* Task statement *
Copy out every line of text in the data below, keeping each word and line as it appears, and leave the pictures out of your answer.
____
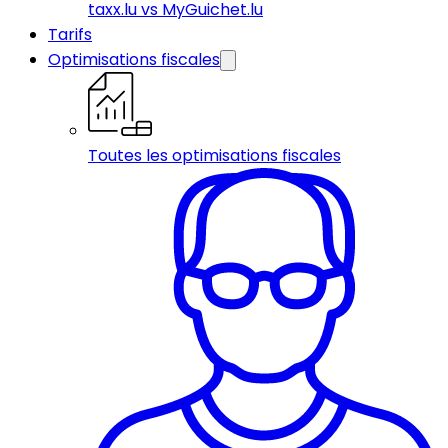
taxx.lu vs MyGuichet.lu
Tarifs
Optimisations fiscales
Toutes les optimisations fiscales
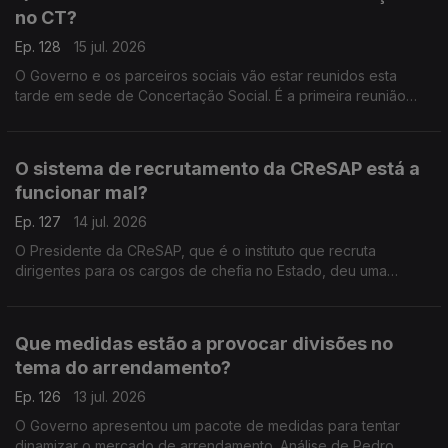
no CT?
Ep. 128
15 jul. 2026
O Governo e os parceiros sociais vão estar reunidos esta
tarde em sede de Concertação Social. É a primeira reunião
depois de o Parlamento ter chumbado as alterações que o
Governo queria fazer à Lei do Trabalho. Análise de Pedro
Sousa Carvalho.
O sistema de recrutamento da CReSAP está a
funcionar mal?
Ep. 127
14 jul. 2026
O Presidente da CReSAP, que é o instituto que recruta
dirigentes para os cargos de chefia no Estado, deu uma
entrevista onde crítica o atual sistema de recrutamento. Análise
de Pedro Sousa Carvalho.
Que medidas estão a provocar divisões no
tema do arrendamento?
Ep. 126
13 jul. 2026
O Governo apresentou um pacote de medidas para tentar
dinamizar o mercado de arrendamento. Análise de Pedro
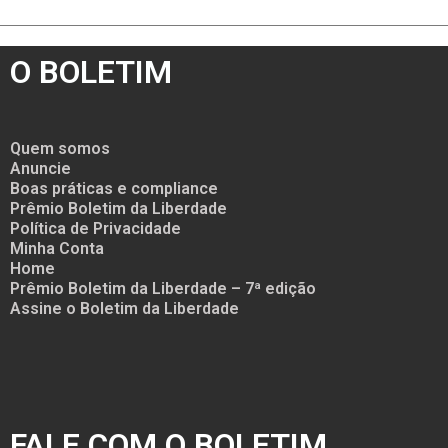
O BOLETIM
Quem somos
Anuncie
Boas práticas e compliance
Prêmio Boletim da Liberdade
Política de Privacidade
Minha Conta
Home
Prêmio Boletim da Liberdade – 7ª edição
Assine o Boletim da Liberdade
FALE COM O BOLETIM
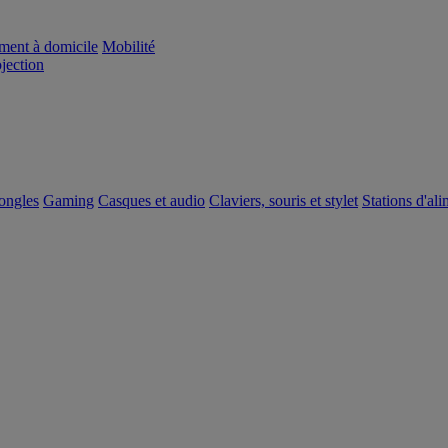
ement à domicile
Mobilité
ojection
dongles
Gaming
Casques et audio
Claviers, souris et stylet
Stations d'al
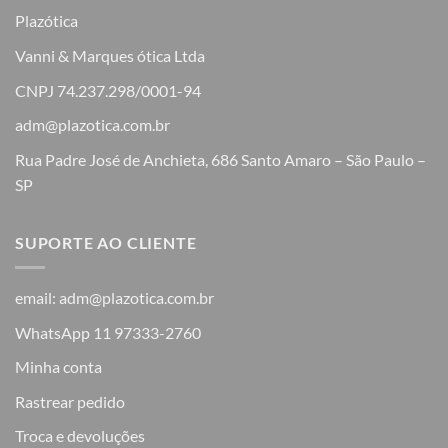
Plazótica
Vanni & Marques ótica Ltda
CNPJ 74.237.298/0001-94
adm@plazotica.com.br
Rua Padre José de Anchieta, 686 Santo Amaro – São Paulo –
SP
SUPORTE AO CLIENTE
email: adm@plazotica.com.br
WhatsApp 11 97333-2760
Minha conta
Rastrear pedido
Troca e devoluções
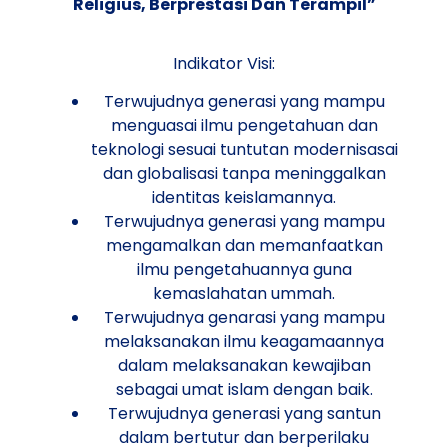
Religius, Berprestasi Dan Terampil”
Indikator Visi:
Terwujudnya generasi yang mampu
menguasai ilmu pengetahuan dan
teknologi sesuai tuntutan modernisasai
dan globalisasi tanpa meninggalkan
identitas keislamannya.
Terwujudnya generasi yang mampu
mengamalkan dan memanfaatkan
ilmu pengetahuannya guna
kemaslahatan ummah.
Terwujudnya genarasi yang mampu
melaksanakan ilmu keagamaannya
dalam melaksanakan kewajiban
sebagai umat islam dengan baik.
Terwujudnya generasi yang santun
dalam bertutur dan berperilaku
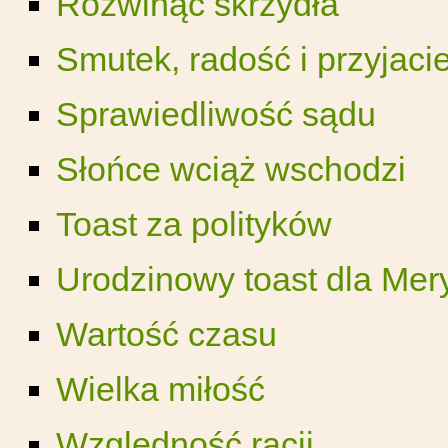
Rozwinąć skrzydła
Smutek, radość i przyjaci
Sprawiedliwość sądu
Słońce wciąż wschodzi
Toast za polityków
Urodzinowy toast dla Mer
Wartość czasu
Wielka miłość
Względność racji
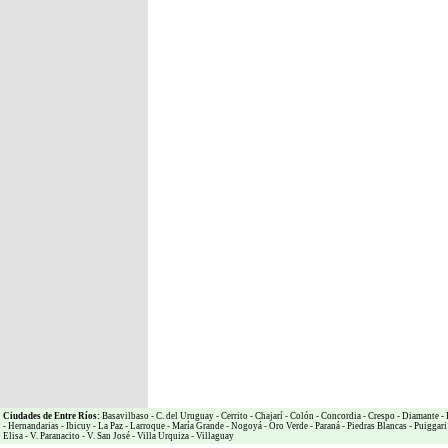
Ciudades de Entre Ríos:
Basavilbaso
-
C. del Uruguay
-
Cerrito
-
Chajarí
-
Colón
-
Concordia
-
Crespo
-
Diamante
-
-
Hernandarias
-
Ibicuy
-
La Paz
-
Larroque
-
María Grande
-
Nogoyá
-
Oro Verde
-
Paraná
-
Piedras Blancas
-
Puiggari
Elisa
-
V. Paranacito
-
V. San José
-
Villa Urquiza
-
Villaguay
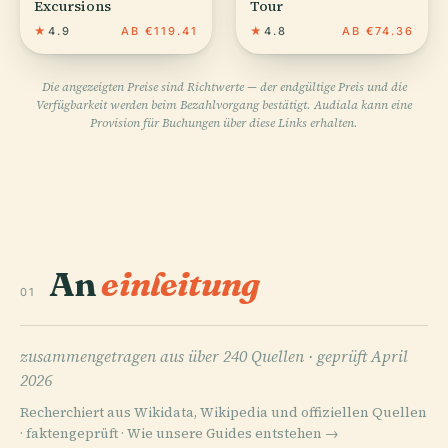
Excursions
Tour
★
4.9
AB €119.41
★
4.8
AB €74.36
Die angezeigten Preise sind Richtwerte — der endgültige Preis und die
Verfügbarkeit werden beim Bezahlvorgang bestätigt. Audiala kann eine
Provision für Buchungen über diese Links erhalten.
An
einleitung
01
zusammengetragen aus über 240 Quellen ·
geprüft April
2026
Recherchiert aus Wikidata, Wikipedia und offiziellen Quellen
· faktengeprüft ·
Wie unsere Guides entstehen →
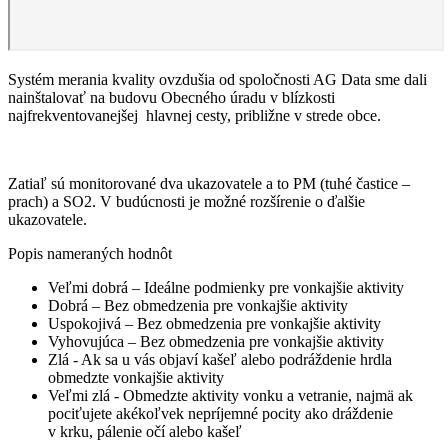
Systém merania kvality ovzdušia od spoločnosti AG Data sme dali
nainštalovať na budovu Obecného úradu v blízkosti
najfrekventovanejšej hlavnej cesty, približne v strede obce.
Zatiaľ sú monitorované dva ukazovatele a to PM (tuhé častice –
prach) a SO2. V budúcnosti je možné rozšírenie o ďalšie
ukazovatele.
Popis nameraných hodnôt
Veľmi dobrá – Ideálne podmienky pre vonkajšie aktivity
Dobrá – Bez obmedzenia pre vonkajšie aktivity
Uspokojivá – Bez obmedzenia pre vonkajšie aktivity
Vyhovujúca – Bez obmedzenia pre vonkajšie aktivity
Zlá - Ak sa u vás objaví kašeľ alebo podráždenie hrdla
obmedzte vonkajšie aktivity
Veľmi zlá - Obmedzte aktivity vonku a vetranie, najmä ak
pociťujete akékoľvek nepríjemné pocity ako dráždenie
v krku, pálenie očí alebo kašeľ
____
* Written response *
taxx.lu vs MyGuichet.lu
Tarifs
Optimisations fiscales
Toutes les optimisations fiscales
no CT?
Ep. 128
15 jul. 2026
O Governo e os parceiros sociais vão estar reunidos esta
tarde em sede de Concertação Social. É a primeira reunião
depois de o Parlamento ter chumbado as alterações que o
Governo queria fazer à Lei do Trabalho. Análise de Pedro
Sousa Carvalho.
O sistema de recrutamento da CReSAP está a
funcionar mal?
Ep. 127
14 jul. 2026
O Presidente da CReSAP, que é o instituto que recruta
dirigentes para os cargos de chefia no Estado, deu uma
entrevista onde crítica o atual sistema de recrutamento. Análise
de Pedro Sousa Carvalho.
Que medidas estão a provocar divisões no
tema do arrendamento?
Ep. 126
13 jul. 2026
O Governo apresentou um pacote de medidas para tentar
dinamizar o mercado de arrendamento. Análise de Pedro
O BOLETIM
Quem somos
Anuncie
Boas práticas e compliance
Prêmio Boletim da Liberdade
Política de Privacidade
Minha Conta
Home
Prêmio Boletim da Liberdade – 7ª edição
Assine o Boletim da Liberdade
FALE COM O BOLETIM
ement à domicile
Mobilité
ojection
dongles
Gaming
Casques et audio
Claviers, souris et stylet
Stations d'al
Plazótica
Vanni & Marques ótica Ltda
CNPJ 74.237.298/0001-94
adm@plazotica.com.br
Rua Padre José de Anchieta, 686 Santo Amaro – São Paulo –
SP
SUPORTE AO CLIENTE
email: adm@plazotica.com.br
WhatsApp 11 97333-2760
Minha conta
Rastrear pedido
Troca e devoluções
Religius, Berprestasi Dan Terampil”
Indikator Visi:
Terwujudnya generasi yang mampu
menguasai ilmu pengetahuan dan
teknologi sesuai tuntutan modernisasai
dan globalisasi tanpa meninggalkan
identitas keislamannya.
Terwujudnya generasi yang mampu
mengamalkan dan memanfaatkan
ilmu pengetahuannya guna
kemaslahatan ummah.
Terwujudnya genarasi yang mampu
melaksanakan ilmu keagamaannya
dalam melaksanakan kewajiban
sebagai umat islam dengan baik.
Terwujudnya generasi yang santun
dalam bertutur dan berperilaku
Rozwinąć skrzydła
Smutek, radość i przyjaci
Sprawiedliwość sądu
Słońce wciąż wschodzi
Toast za polityków
Urodzinowy toast dla Mer
Wartość czasu
Wielka miłość
Względność racji
Ciudades de Entre Ríos:
Basavilbaso
-
C. del Uruguay
-
Cerrito
-
Chajarí
-
Colón
-
Concordia
-
Crespo
-
Diamante
-
-
Hernandarias
-
Ibicuy
-
La Paz
-
Larroque
-
María Grande
-
Nogoyá
-
Oro Verde
-
Paraná
-
Piedras Blancas
-
Puiggari
Elisa
-
V. Paranacito
-
V. San José
-
Villa Urquiza
-
Villaguay
Excursions
Tour
★
4.9
AB €119.41
★
4.8
AB €74.36
Die angezeigten Preise sind Richtwerte — der endgültige Preis und die
Verfügbarkeit werden beim Bezahlvorgang bestätigt. Audiala kann eine
Provision für Buchungen über diese Links erhalten.
An
einleitung
01
zusammengetragen aus über 240 Quellen ·
geprüft April
2026
Recherchiert aus Wikidata, Wikipedia und offiziellen Quellen
· faktengeprüft ·
Wie unsere Guides entstehen →
Systém merania kvality ovzdušia od spoločnosti AG Data sme dali
nainštalovať na budovu Obecného úradu v blízkosti
najfrekventovanejšej hlavnej cesty, približne v strede obce.
Zatiaľ sú monitorované dva ukazovatele a to PM (tuhé častice –
prach) a SO2. V budúcnosti je možné rozšírenie o ďalšie
ukazovatele.
Popis nameraných hodnôt
Veľmi dobrá – Ideálne podmienky pre vonkajšie aktivity
Dobrá – Bez obmedzenia pre vonkajšie aktivity
Uspokojivá – Bez obmedzenia pre vonkajšie aktivity
Vyhovujúca – Bez obmedzenia pre vonkajšie aktivity
Zlá - Ak sa u vás objaví kašeľ alebo podráždenie hrdla
obmedzte vonkajšie aktivity
Veľmi zlá - Obmedzte aktivity vonku a vetranie, najmä ak
pociťujete akékoľvek nepríjemné pocity ako dráždenie
v krku, pálenie očí alebo kašeľ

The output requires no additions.